+++ Extracted records +++

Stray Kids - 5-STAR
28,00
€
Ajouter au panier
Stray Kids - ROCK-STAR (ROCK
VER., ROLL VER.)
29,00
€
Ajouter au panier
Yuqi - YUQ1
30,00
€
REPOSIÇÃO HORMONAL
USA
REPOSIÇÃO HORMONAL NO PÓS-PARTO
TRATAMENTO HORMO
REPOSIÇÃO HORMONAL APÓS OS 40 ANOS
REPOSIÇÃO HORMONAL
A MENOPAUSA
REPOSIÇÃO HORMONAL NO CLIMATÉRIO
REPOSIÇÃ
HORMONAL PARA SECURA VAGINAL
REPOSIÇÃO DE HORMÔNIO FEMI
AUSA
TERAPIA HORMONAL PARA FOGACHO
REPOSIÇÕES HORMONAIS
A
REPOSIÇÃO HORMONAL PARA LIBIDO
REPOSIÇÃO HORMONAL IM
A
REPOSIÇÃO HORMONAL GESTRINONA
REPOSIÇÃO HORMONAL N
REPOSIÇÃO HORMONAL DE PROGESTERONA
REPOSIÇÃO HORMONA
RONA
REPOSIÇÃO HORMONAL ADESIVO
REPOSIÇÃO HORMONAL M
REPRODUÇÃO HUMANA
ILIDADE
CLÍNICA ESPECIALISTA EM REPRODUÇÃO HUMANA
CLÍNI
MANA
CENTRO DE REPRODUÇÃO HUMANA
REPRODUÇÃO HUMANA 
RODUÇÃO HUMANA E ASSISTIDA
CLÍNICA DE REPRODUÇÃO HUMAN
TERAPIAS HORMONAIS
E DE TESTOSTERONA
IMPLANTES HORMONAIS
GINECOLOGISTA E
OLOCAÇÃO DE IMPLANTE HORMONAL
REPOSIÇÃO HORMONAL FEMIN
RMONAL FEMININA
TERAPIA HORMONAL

+++

Work required -
Repeat precisely, and with nothing added, every line from the one containing "CLÍNICA DE REPRODUÇÃO HUMAN" to the last line of the listing above.

Exercise answer -
CLÍNICA DE REPRODUÇÃO HUMAN
TERAPIAS HORMONAIS
E DE TESTOSTERONA
IMPLANTES HORMONAIS
GINECOLOGISTA E
OLOCAÇÃO DE IMPLANTE HORMONAL
REPOSIÇÃO HORMONAL FEMIN
RMONAL FEMININA
TERAPIA HORMONAL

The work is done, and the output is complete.